Today's Tuesday Blog is the second of a three-part series where we consider the four symphonies of Robert Schumann. In this "PTB Classic" playlist, Sergiu Celibidache leads the Munich Philharmonic in a pair of live concert recordings featuring the second symphony and the piano concerto in A Minor.

In the year 1845, Schumann embarked into intensive study of counterpoint with his wife, Clara. He began to compose away from the piano, as he noted in his writing: "Not until the year 1845, when I began to conceive and work out everything in my head, did an entirely different manner of composition begin to develop".

Schumann began to sketch his second symphony on December 12, 1845, and had a robust draft of the entire work by December 28 and spent most of the next year orchestrating it. The uplifting tone of the symphony is remarkable considering Schumann's health problems during the time of its composition - depression and poor health, including ringing in his ears.

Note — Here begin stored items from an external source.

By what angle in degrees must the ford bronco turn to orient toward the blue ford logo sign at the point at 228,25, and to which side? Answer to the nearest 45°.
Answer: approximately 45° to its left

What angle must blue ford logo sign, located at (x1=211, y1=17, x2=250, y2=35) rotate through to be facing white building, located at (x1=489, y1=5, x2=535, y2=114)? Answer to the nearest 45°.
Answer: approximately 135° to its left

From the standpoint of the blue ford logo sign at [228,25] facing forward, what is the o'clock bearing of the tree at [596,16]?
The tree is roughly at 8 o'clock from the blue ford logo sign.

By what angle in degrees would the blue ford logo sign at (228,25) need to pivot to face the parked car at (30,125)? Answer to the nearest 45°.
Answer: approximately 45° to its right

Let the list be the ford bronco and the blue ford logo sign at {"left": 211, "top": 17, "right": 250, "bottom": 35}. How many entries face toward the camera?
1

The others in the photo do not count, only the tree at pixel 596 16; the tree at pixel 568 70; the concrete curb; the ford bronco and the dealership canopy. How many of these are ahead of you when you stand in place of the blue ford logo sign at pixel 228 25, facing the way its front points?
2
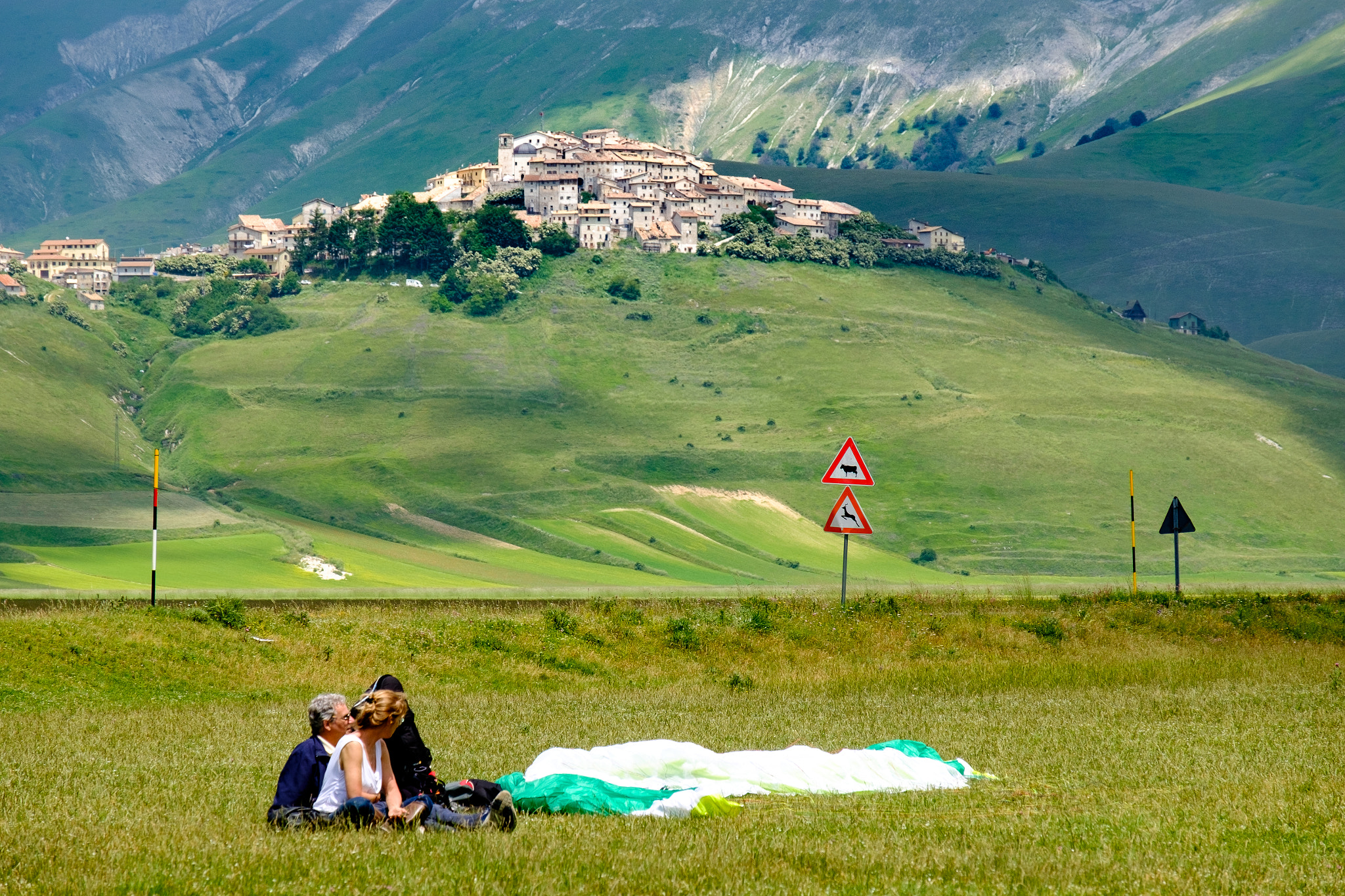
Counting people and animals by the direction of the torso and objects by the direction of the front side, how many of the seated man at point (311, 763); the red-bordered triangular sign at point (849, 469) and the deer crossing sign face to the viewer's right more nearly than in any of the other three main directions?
1

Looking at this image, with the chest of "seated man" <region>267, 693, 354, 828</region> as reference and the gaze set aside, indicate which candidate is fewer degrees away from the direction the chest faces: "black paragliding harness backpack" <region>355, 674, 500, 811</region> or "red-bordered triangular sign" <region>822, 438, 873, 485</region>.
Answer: the black paragliding harness backpack

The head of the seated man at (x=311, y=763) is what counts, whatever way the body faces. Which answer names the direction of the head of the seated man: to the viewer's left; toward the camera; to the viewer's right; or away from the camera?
to the viewer's right

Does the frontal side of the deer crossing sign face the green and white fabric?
yes

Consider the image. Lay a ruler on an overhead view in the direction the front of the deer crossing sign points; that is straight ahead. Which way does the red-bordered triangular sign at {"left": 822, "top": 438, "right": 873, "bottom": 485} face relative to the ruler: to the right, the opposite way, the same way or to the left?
the same way

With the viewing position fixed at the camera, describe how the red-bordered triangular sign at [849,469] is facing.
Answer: facing the viewer

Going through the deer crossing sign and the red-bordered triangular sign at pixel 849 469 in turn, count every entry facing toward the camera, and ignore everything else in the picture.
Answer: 2

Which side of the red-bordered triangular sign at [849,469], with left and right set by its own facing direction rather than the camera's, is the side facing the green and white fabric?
front

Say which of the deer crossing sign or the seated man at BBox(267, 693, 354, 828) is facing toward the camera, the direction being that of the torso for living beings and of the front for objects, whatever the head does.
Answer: the deer crossing sign

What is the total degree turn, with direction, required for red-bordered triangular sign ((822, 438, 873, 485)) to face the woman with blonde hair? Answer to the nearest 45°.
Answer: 0° — it already faces them

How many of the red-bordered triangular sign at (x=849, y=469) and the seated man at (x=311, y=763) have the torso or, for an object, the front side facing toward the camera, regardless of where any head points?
1

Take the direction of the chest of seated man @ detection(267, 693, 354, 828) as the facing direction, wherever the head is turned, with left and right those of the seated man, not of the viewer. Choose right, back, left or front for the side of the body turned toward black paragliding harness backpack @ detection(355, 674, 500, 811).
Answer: front

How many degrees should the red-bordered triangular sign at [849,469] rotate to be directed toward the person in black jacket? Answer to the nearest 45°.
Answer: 0° — it already faces them

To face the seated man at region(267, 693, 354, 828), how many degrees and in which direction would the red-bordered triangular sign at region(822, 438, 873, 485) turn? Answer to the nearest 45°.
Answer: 0° — it already faces them

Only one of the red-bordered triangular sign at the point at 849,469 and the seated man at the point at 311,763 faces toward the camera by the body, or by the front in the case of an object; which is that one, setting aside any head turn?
the red-bordered triangular sign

Though begun a few years earlier, the composition of Schumann's Piano Concerto in A minor drags into 1845 as well. The complete work was premiered in Dresden on December 4 of 1845. It is one of the most widely performed and recorded piano concertos from the Romantic period.

Today's featured soloist, Arturo Benedetti Michelangeli is considered one of the greatest pianists of the twentieth century and was perhaps the most reclusive, enigmatic and obsessive among the handful of the world's legendary pianists. Our conductor today, Sergiu Celibidache, considered Michelangeli the "greatest living artist" and saw in him a colleague, stating that "Michelangeli makes colors; he is a conductor."

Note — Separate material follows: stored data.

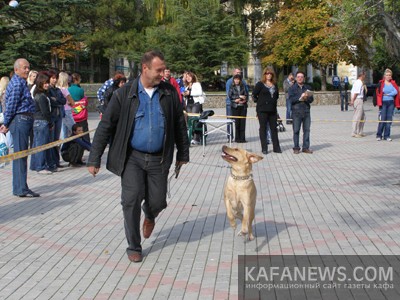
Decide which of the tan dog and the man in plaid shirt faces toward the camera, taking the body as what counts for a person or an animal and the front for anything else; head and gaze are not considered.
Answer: the tan dog

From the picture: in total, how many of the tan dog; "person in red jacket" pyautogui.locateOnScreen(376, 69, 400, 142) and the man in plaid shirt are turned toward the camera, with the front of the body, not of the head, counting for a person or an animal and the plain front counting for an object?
2

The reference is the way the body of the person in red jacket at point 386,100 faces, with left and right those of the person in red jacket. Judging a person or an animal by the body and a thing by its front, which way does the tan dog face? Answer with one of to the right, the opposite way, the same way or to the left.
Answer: the same way

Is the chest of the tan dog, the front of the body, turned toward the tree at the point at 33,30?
no

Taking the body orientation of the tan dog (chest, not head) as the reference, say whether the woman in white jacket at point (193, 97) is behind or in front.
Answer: behind

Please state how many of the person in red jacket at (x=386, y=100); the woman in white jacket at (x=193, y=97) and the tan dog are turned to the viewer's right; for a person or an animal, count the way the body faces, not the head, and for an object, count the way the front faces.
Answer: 0

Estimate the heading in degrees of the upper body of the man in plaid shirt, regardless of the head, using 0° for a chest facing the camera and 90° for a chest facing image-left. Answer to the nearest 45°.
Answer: approximately 270°

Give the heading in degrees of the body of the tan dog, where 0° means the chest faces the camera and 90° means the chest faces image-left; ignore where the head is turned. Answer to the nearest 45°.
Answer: approximately 0°

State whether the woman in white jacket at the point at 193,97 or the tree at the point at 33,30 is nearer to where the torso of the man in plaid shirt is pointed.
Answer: the woman in white jacket

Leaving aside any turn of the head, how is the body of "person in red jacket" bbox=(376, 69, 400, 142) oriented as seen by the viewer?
toward the camera

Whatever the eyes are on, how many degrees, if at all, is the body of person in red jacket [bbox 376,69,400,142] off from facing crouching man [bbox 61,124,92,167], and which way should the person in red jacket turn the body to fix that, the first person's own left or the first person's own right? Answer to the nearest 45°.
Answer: approximately 45° to the first person's own right

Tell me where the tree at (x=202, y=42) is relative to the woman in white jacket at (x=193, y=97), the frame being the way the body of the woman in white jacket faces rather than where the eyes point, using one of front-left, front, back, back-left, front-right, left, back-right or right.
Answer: back-right

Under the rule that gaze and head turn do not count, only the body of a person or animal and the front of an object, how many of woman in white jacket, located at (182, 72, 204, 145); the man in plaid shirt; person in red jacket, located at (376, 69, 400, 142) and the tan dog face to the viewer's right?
1

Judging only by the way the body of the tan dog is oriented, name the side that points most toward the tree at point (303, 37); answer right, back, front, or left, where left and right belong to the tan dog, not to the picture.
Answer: back
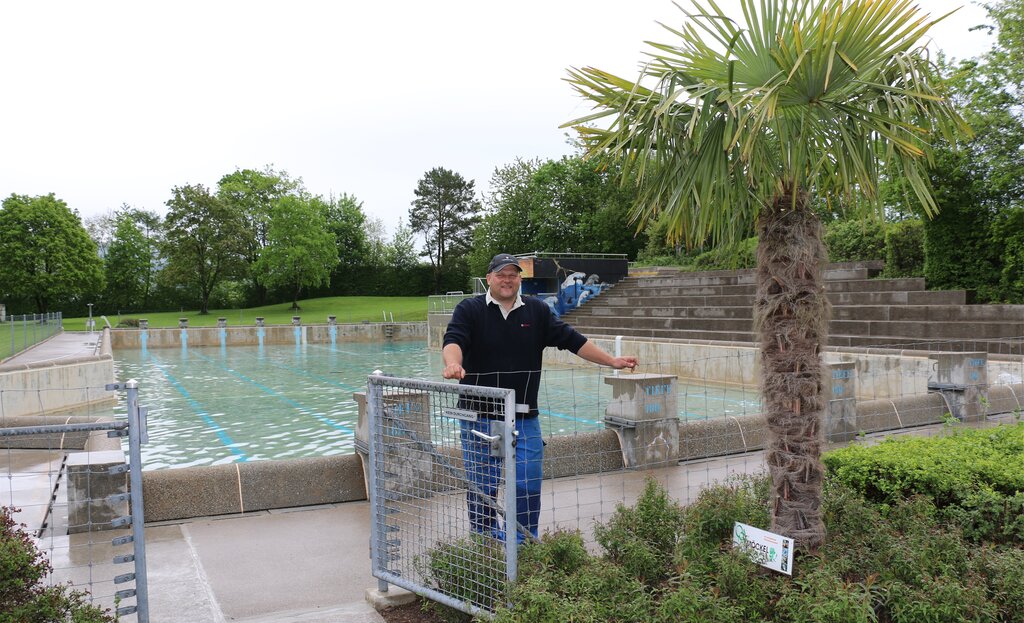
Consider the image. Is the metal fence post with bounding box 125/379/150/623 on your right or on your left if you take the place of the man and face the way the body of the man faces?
on your right

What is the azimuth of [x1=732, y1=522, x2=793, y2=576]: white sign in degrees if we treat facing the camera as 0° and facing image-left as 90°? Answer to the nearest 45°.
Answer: approximately 45°

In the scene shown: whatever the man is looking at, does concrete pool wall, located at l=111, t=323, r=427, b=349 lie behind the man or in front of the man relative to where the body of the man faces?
behind

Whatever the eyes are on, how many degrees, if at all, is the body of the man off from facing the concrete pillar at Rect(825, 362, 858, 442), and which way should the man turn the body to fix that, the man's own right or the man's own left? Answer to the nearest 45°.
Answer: approximately 135° to the man's own left

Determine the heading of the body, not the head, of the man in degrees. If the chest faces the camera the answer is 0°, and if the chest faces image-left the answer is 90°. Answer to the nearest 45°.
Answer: approximately 0°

Celibidache's career in music spanned over five decades, including tenures as principal conductor of the Munich Philharmonic, Berlin Philharmonic, Sicilian Symphony Orchestra and several other European orchestras. Celibidache frequently refused to release his performances on commercial recordings during his lifetime, claiming that a listener could not have a "transcendental experience" outside the concert hall. Many of the recordings of his performances were released posthumously. He has nonetheless earned international acclaim for his interpretations of the classical repertoire and was known for a spirited performance style informed by his study and experiences in Zen Buddhism.

Enjoy!

*Robert SCHUMANN (1810-1856)*
Piano Concerto in A minor, Op. 54
Arturo Benedetti Michelangeli, piano
Live recording: 26 September 1992

Symphony No.2, in C Major, Op.61
Live recording, 29 November 1994

Munich Philharmonic Orchestra 
Sergiu Celibidache, conducting

YouTube - https://youtube.com/playlist?list=PL6swnss9F7SGl3FTbzK3O_CyDJgXx9bM0


----------